# The minimal possible value of total sum of squares for linear regression

I have a regression model

$$y = \beta_0 + \beta_1 x_1 + \beta_2 x_2 +u$$

It is known that sample means of both $$x_1$$ and $$x_2$$ are zero, moreover the error term is said to be homoskedastic, the standard error of regression and standard errors of OLS estimates of the slope coefficients are given. Can we say something about total sum of squares (i.e. $$\sum_{i=1}^n (y_i - \bar{y})^2$$), namely, can we somehow estimate its smallest possible value?

What I have tried:

$$\sum_{i=1}^n (y_i - \bar{y})^2 = \sum_{i=1}^n(\hat{\beta_0} + \hat{\beta_1}x_{1i} + \hat{\beta_2}x_{2i} + \hat{u_i} - \bar{y})^2 = \sum_{i=1}^n (\hat{\beta_1}x_{1i} + \hat{\beta_2}x_{2i})^2 + \sum_{i=1}^n \hat{u_i}^2$$.

We know the second term, since we know the standard error. So it remains to estimate the first one.

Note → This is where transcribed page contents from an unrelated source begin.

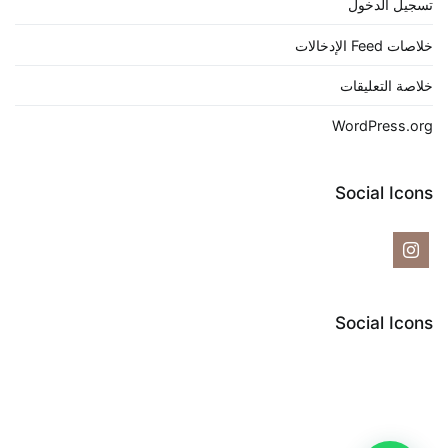
تسجيل الدخول
خلاصات Feed الإدخالات
خلاصة التعليقات
WordPress.org
Social Icons
Social Icons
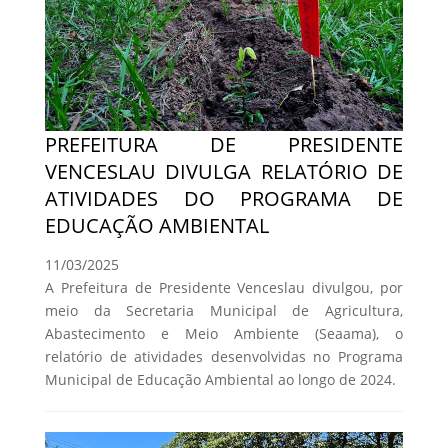
PREFEITURA DE PRESIDENTE
VENCESLAU DIVULGA RELATÓRIO DE
ATIVIDADES DO PROGRAMA DE
EDUCAÇÃO AMBIENTAL
11/03/2025
A Prefeitura de Presidente Venceslau divulgou, por
meio da Secretaria Municipal de Agricultura,
Abastecimento e Meio Ambiente (Seaama), o
relatório de atividades desenvolvidas no Programa
Municipal de Educação Ambiental ao longo de 2024.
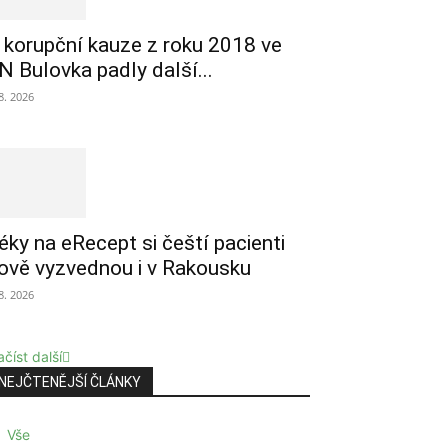
 korupční kauze z roku 2018 ve
N Bulovka padly další...
 8. 2026
éky na eRecept si čeští pacienti
ově vyzvednou i v Rakousku
 8. 2026
číst další
NEJČTENĚJŠÍ ČLÁNKY
Vše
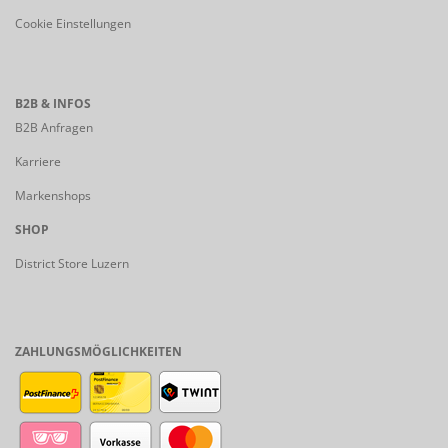
Cookie Einstellungen
B2B & INFOS
B2B Anfragen
Karriere
Markenshops
SHOP
District Store Luzern
ZAHLUNGSMÖGLICHKEITEN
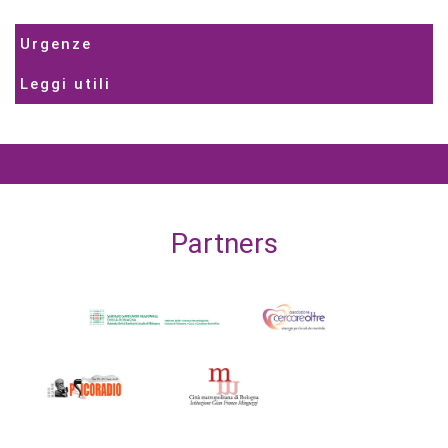
Urgenze
Leggi utili
Partners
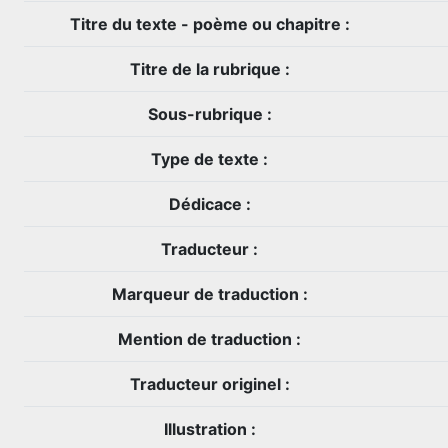
Titre du texte - poème ou chapitre :
Titre de la rubrique :
Sous-rubrique :
Type de texte :
Dédicace :
Traducteur :
Marqueur de traduction :
Mention de traduction :
Traducteur originel :
Illustration :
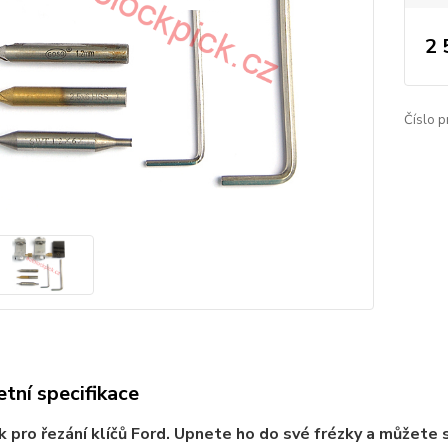
2 
Číslo p
tní specifikace
k pro řezání klíčů Ford. Upnete ho do své frézky a můžete 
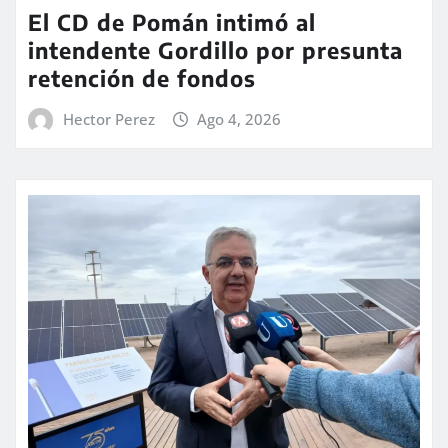
El CD de Pomán intimó al
intendente Gordillo por presunta
retención de fondos
Hector Perez
Ago 4, 2026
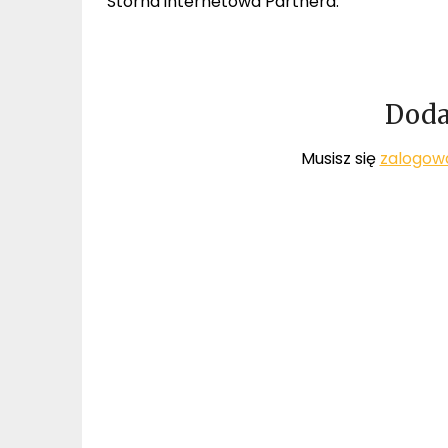
Storna internetowa Partnera:
Doda
Musisz się
zalogow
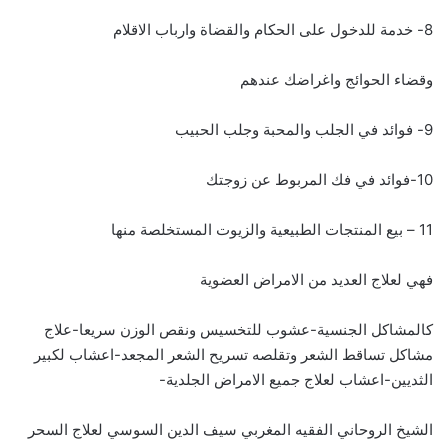
8- خدمة للدخول على الحكام والقضاة وارباب الاقلام
وقضاء الحوائج واغراضك عندهم
9- فوائد في الجلب والمحبة وجلب الحبيب
10-فوائد في فك المربوط عن زوجتك
11 – بيع المنتجات الطبيعية والزيوت المستخلصة منها
فهي لعلاج العديد من الامراض العضوية
كالمشاكل الجنسية-عشوب للتخسيس ونقص الوزن سريعا-علاج
مشاكل تساقط الشعر وتقلصه تسريح الشعر المجعد-اعشاب لكبير
الثديين-اعشاب لعلاج جميع الامراض الجلدية-
الشيخ الروحاني الفقيه المغربي سيف الدين السوسي لعلاج السحر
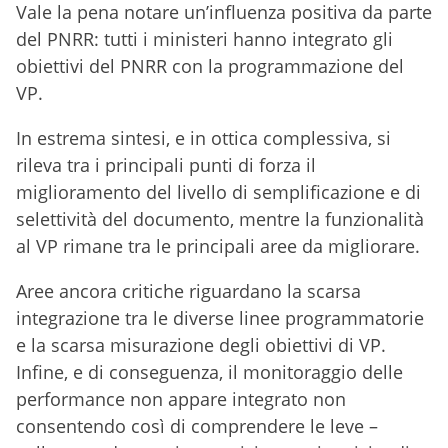
Vale la pena notare un’influenza positiva da parte
del PNRR: tutti i ministeri hanno integrato gli
obiettivi del PNRR con la programmazione del
VP.
In estrema sintesi, e in ottica complessiva, si
rileva tra i principali punti di forza il
miglioramento del livello di semplificazione e di
selettività del documento, mentre la funzionalità
al VP rimane tra le principali aree da migliorare.
Aree ancora critiche riguardano la scarsa
integrazione tra le diverse linee programmatorie
e la scarsa misurazione degli obiettivi di VP.
Infine, e di conseguenza, il monitoraggio delle
performance non appare integrato non
consentendo così di comprendere le leve –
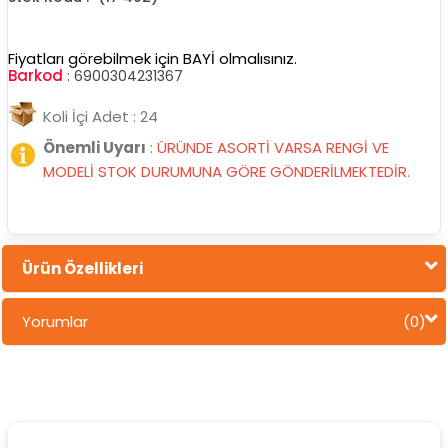
Fiyatları görebilmek için BAYİ olmalısınız.
Barkod
:
6900304231367
Koli İçi Adet : 24
Önemli Uyarı
:
ÜRÜNDE ASORTİ VARSA RENGİ VE
MODELİ STOK DURUMUNA GÖRE GÖNDERİLMEKTEDİR.
Ürün Özellikleri
Yorumlar
(0)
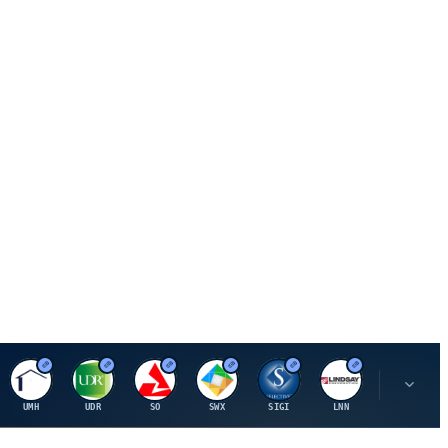
U
U
S
S
S
L
R
UMH
UDR
SO
SWX
SIGI
LNN
ROK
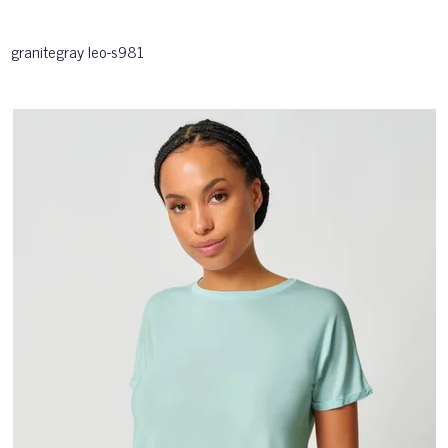
granitegray leo-s981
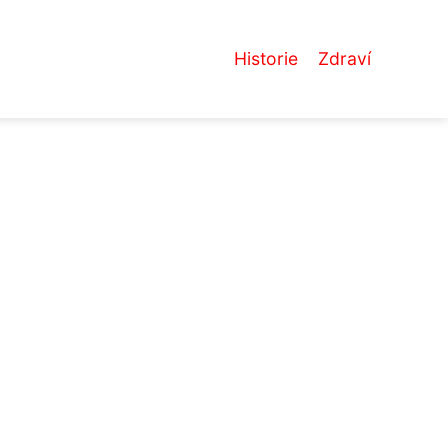
Historie
Zdraví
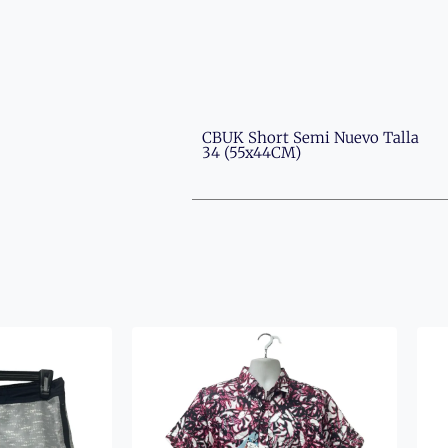
CBUK Short Semi Nuevo Talla
34 (55x44CM)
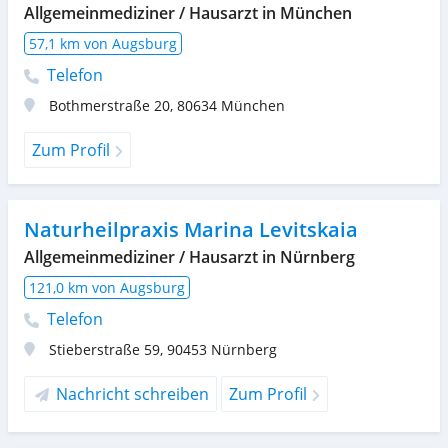
Allgemeinmediziner / Hausarzt in München
57,1 km von Augsburg
Telefon
Bothmerstraße 20
,
80634
München
Zum Profil
Naturheilpraxis Marina Levitskaia
Allgemeinmediziner / Hausarzt in Nürnberg
121,0 km von Augsburg
Telefon
Stieberstraße 59
,
90453
Nürnberg
Nachricht schreiben
Zum Profil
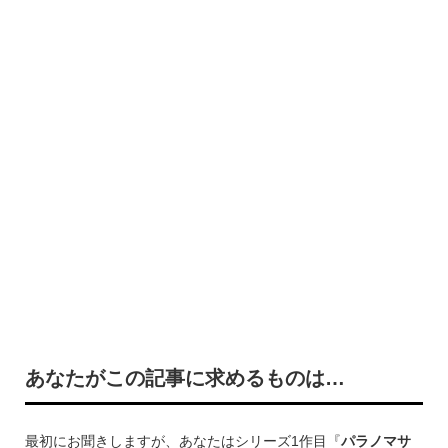
あなたがこの記事に求めるものは…
最初にお聞きしますが、あなたはシリーズ1作目『
パラノマサ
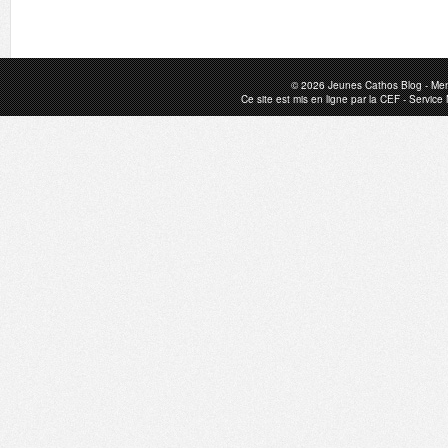
© 2026
Jeunes Cathos Blog
-
Men
Ce site est mis en ligne par la
CEF
-
Service 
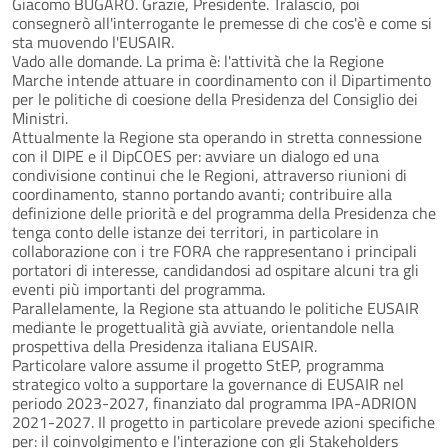
Giacomo BUGARO. Grazie, Presidente. Tralascio, poi
consegnerò all'interrogante le premesse di che cos'è e come si
sta muovendo l'EUSAIR.
Vado alle domande. La prima è: l'attività che la Regione
Marche intende attuare in coordinamento con il Dipartimento
per le politiche di coesione della Presidenza del Consiglio dei
Ministri.
Attualmente la Regione sta operando in stretta connessione
con il DIPE e il DipCOES per: avviare un dialogo ed una
condivisione continui che le Regioni, attraverso riunioni di
coordinamento, stanno portando avanti; contribuire alla
definizione delle priorità e del programma della Presidenza che
tenga conto delle istanze dei territori, in particolare in
collaborazione con i tre FORA che rappresentano i principali
portatori di interesse, candidandosi ad ospitare alcuni tra gli
eventi più importanti del programma.
Parallelamente, la Regione sta attuando le politiche EUSAIR
mediante le progettualità già avviate, orientandole nella
prospettiva della Presidenza italiana EUSAIR.
Particolare valore assume il progetto StEP, programma
strategico volto a supportare la governance di EUSAIR nel
periodo 2023-2027, finanziato dal programma IPA-ADRION
2021-2027. Il progetto in particolare prevede azioni specifiche
per: il coinvolgimento e l'interazione con gli Stakeholders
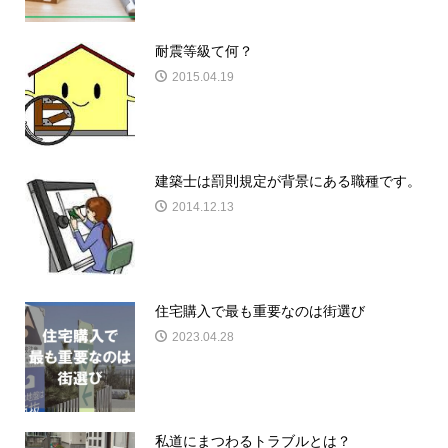
耐震等級て何？
2015.04.19
建築士は罰則規定が背景にある職種です。
2014.12.13
住宅購入で最も重要なのは街選び
2023.04.28
私道にまつわるトラブルとは？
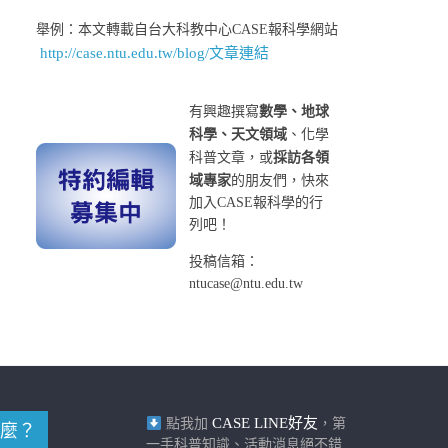
舉例：本文轉載自台大科教中心CASE報科學網站
http://case.ntu.edu.tw/blog/文章連結
有興趣撰寫
數學、地球
科學、天文領域
、化學
科普文章，或
採訪各領
域專家
的朋友們，快來
加入CASE報科學的行
列吧！
投稿信箱：
ntucase@ntu.edu.tw
CASE LINE好友
點我加
，第
麼？
一手科普知識、活動消息絕不錯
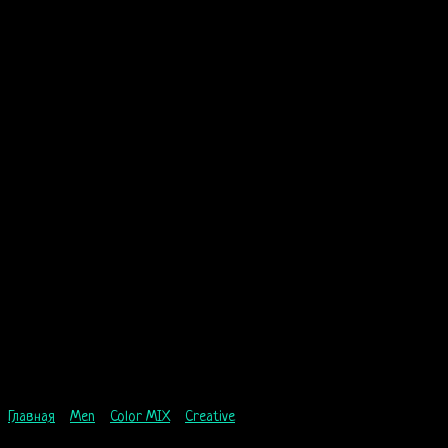
Главная
/
Men
/
Color MIX
/
Creative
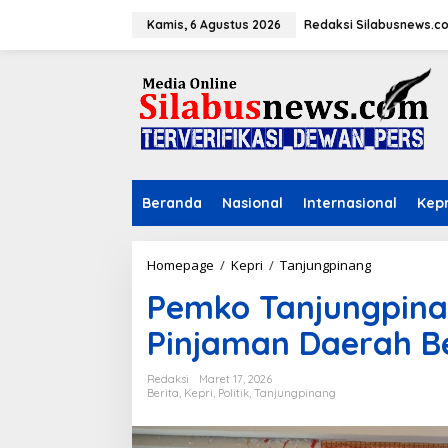
L
e
Kamis, 6 Agustus 2026
Redaksi Silabusnews.c
w
a
t
i
k
e
k
o
n
Beranda
Nasional
Internasional
Kepr
t
e
n
Homepage
/
Kepri
/
Tanjungpinang
P
e
Pemko Tanjungpina
m
k
Pinjaman Daerah B
o
T
a
Redaksi
Maret 17, 2026
n
Berita
,
Kepri
,
Politik
,
Tanjungpinang
j
u
n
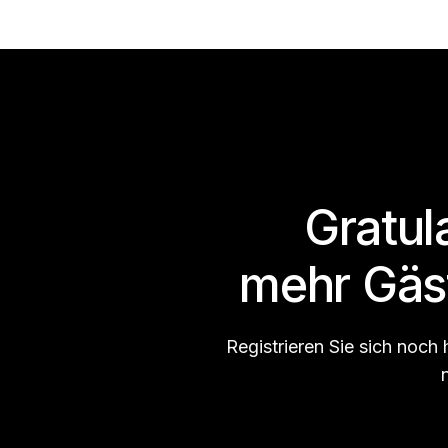
Gratula
mehr Gäs
Registrieren Sie sich noch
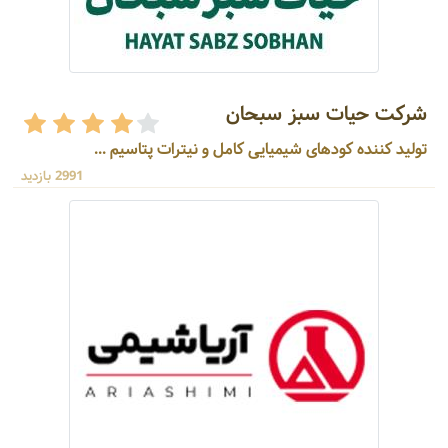
شرکت حیات سبز سبحان
تولید کننده کودهای شیمیایی کامل و نیترات پتاسیم ...
2991 بازدید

Standard erorrs of OLS estimates of slope coefficients are

$$se(\hat{\beta_1}) = \sqrt{\dfrac{\sum_{i=1}^nx_{2i}^2}{\sum_{i=1}^nx_{1i}^2\sum_{i=1}^nx_{2i}^2- (\sum_{i=1}^nx_{1i}x_{2i})^2}} \hat{\sigma}$$

$$se(\hat{\beta_2}) = \sqrt{\dfrac{\sum_{i=1}^nx_{1i}^2}{\sum_{i=1}^nx_{1i}^2\sum_{i=1}^nx_{2i}^2- (\sum_{i=1}^nx_{1i}x_{2i})^2}} \hat{\sigma}$$

Since we know $$se(\hat{\beta_1}), se(\hat{\beta_2}), \hat{\sigma}$$ we can compute the ratio $$\dfrac{\sum_{i=1}^nx_{1i}^2}{\sum_{i=1}^nx_{2i}^2}$$. Moreover we can express $$\sum_{i=1}^nx_{1i}^2$$ and $$\sum_{i=1}^nx_{2i}^2$$ through $$(\sum_{i=1}^nx_{1i}x_{2i})^2$$. Thus, $$\sum_{i=1}^n (\hat{\beta_1}x_{1i} + \hat{\beta_{2}}x_{2i})^2 = \hat{\beta_1}^2\sum_{i=1}^nx_{1i}^2 + \hat{\beta_2}^2\sum_{i=1}^nx_{2i}^2 + 2 \hat{\beta_1}\hat{\beta_2}\sum_{i=1}^nx_{1i}x_{2i}$$

The idea was to plug the expressions of $$\sum_{i=1}^nx_{1i}^2$$ and $$\sum_{i=1}^nx_{2i}^2$$ into the aforementioned expression and try to minimize it by $$\sum_{i=1}^nx_{1i}x_{2i}$$ treating $$\hat{\beta_1}, \hat{\beta_2}$$ like constants. But I do not think that it is a right way, since once we change $$\sum_{i=1}^nx_{1i}x_{2i}$$ we also change $$\hat{\beta_1}, \hat{\beta_2}$$ because the OLS formulas include $$\sum_{i=1}^nx_{1i}x_{2i}$$. Plugging formulas for OLS estimates also does not seem to be a good idea since these formulas include sample covariances between $$y$$ and $$x_1$$, $$x_2$$ which we do not know. Here I got stuck.

Could you please give me any hints, how to proceed?

Thanks a lot in advance for any help!